Usually hot water is injected at temperature higher than reservoir temperature, so sufficient time is required to achieve stability conditions between the injected water and reservoir fluids/rock, i.e. the reservoir temperature approaches to temperature of injected fluid, however, the reservoir temperature will never be equal to the temperature of injected fluid as stated in the thermodynamic. As a result, after 2 years of continuous hot water injection, the reservoir temperature increases to 510 K, 400 K, 310 K, and 305 K at locations of 5 m, 20 m, 50 m, and 100 m respectively.
The temperature propagation due to thermal flooding process was investigated based on the implementation of memory concept, a numerical solution of the mathematical models which was developed by Hossain et al. is proposed. Results show that, the distribution of reservoir temperature with respect to time and distance can be estimated by coupling the memory-based equation and the mathematical tool which were developed by Hossain et al., in addition, it can be concluded that, the fluid velocity, time and the rheological properties, have important effects on the temperature distributions throughout the reservoir.
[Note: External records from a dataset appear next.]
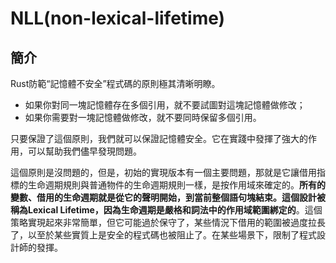 # NLL\(non-lexical-lifetime\)

## 簡介

Rust防範“記憶體不安全”程式碼的原則極其清晰明瞭。

* 如果你對同一塊記憶體存在多個引用，就不要試圖對這塊記憶體做修改；
* 如果你需要對一塊記憶體做修改，就不要同時保留多個引用。

只要保證了這個原則，我們就可以保證記憶體安全。它在實踐中發揮了強大的作用，可以幫助我們儘早發現問題。

這個原則是沒問題的，但是，初始的實現版本有一個主要問題，那就是它讓借用指標的生命週期規則與普通物件的生命週期規則一樣，是按作用域來確定的。**所有的變數、借用的生命週期就是從它的聲明開始，到當前整個語句塊結束。這個設計被稱為Lexical Lifetime，因為生命週期是嚴格和詞法中的作用域範圍綁定的**。這個策略實現起來非常簡單，但它可能過於保守了，某些情況下借用的範圍被過度拉長了，以至於某些實質上是安全的程式碼也被阻止了。在某些場景下，限制了程式設計師的發揮。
In future, the results of the numerical solution can be integrated with lab experiment results to predict performance of thermal flooding process and better understanding of reservoir management.
The authors are grateful for the support and guidance received from the Deanship of Scientific Research (DSR) at King Fahd University of Petroleum & Minerals (KFUPM).